Good news! KDE's PDF viewer Okular (with backend Poppler) now supports embedded digital signatures in PDFs, similar to how Adobe Reader does it. Details are found in a post by TU Dresden, who has sponsored the implementation of this feature.
The feature is expected to appear in releases from April 2021 (Okular v21.04, Poppler v21.01). As of December 2020, it is already possible to compile the current development version of Okular and the Poppler PDF library locally to obtain the feature.
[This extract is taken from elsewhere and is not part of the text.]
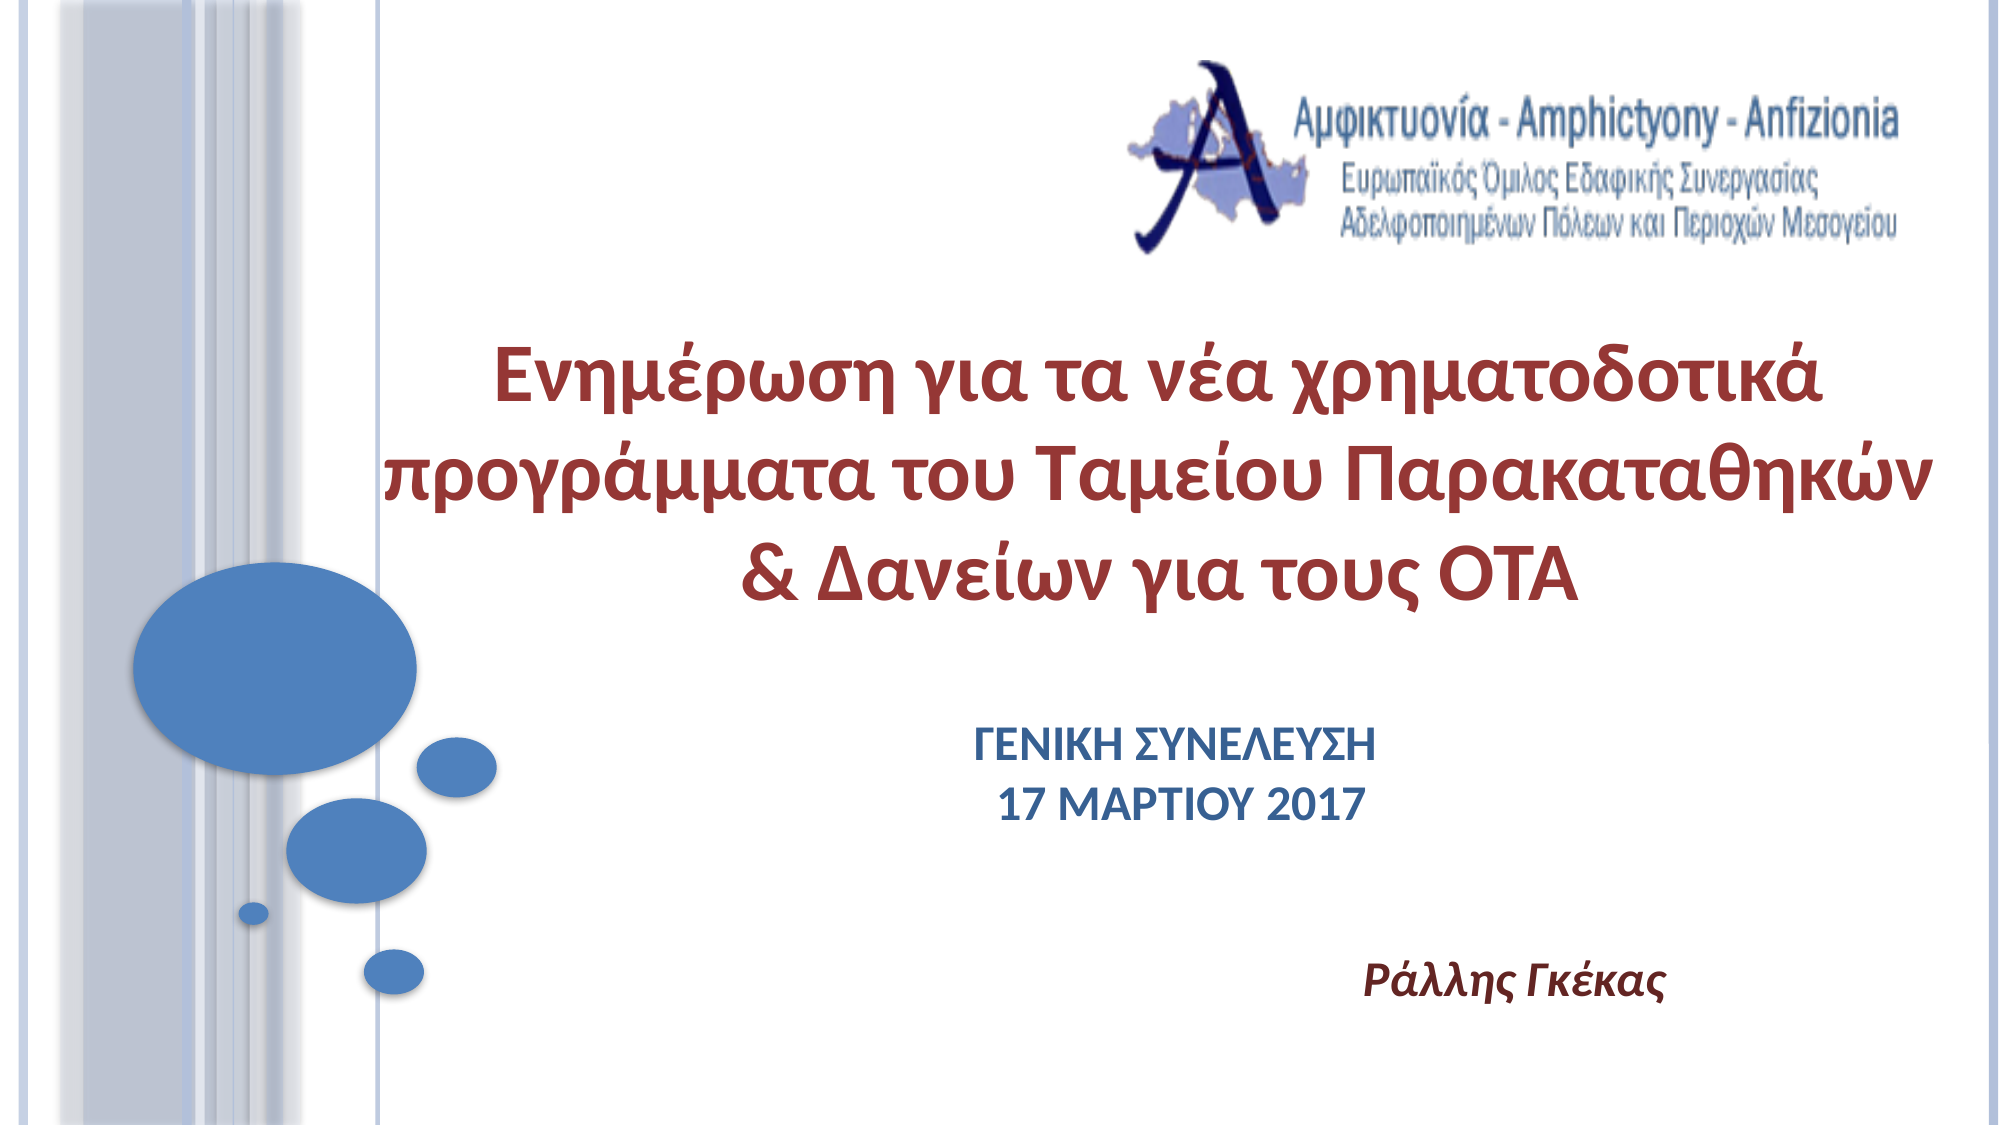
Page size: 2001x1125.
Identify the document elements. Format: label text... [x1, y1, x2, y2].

Instructions and a build script are provided with the TU Dresden post.
I have completed the installation using the instructions in the script (watch out for truncated lines in the online-preview!) on KDE Neon 5.20 (based on Ubuntu 20.04 LTS) using Poppler as of Commit 407293bf and Okular as of Commit 110ccd61 (future versions should of course continue to work, so this is just for full reproducibility). I have installed under /usr/local/
and created a start script okular-sign
with the variable definitions as in the TU Dresden manual. The new version of Okular identifies as "Version 21.03.70". As typical for KDE, this "local" version of Okular does interfere with the official one from the distribution, which is partly changed to the new version even when starting the old binary (presumably this is due to KDE's system-wide registration of "parts" or some such component). I hope that it will be possible to revert to an official version when signing support is released in my distribution's packages.
After successful installation, I could create a digital signature as advertised in the post:
- Open a PDF
- Click 'Digitally sign' in the 'Tools' menu. Alternatively add the
"Digitally sign" icon in your preferred tool bar and click it.
- Draw a rectangle where you want to have the visible hint for the
electronic signature.
- A dialogue will ask for the private key to use, in case there are
multiple. Select the one you want to use.
- Enter the passphrase of your key.
One is prompted to save the signed PDF under a new file name after that.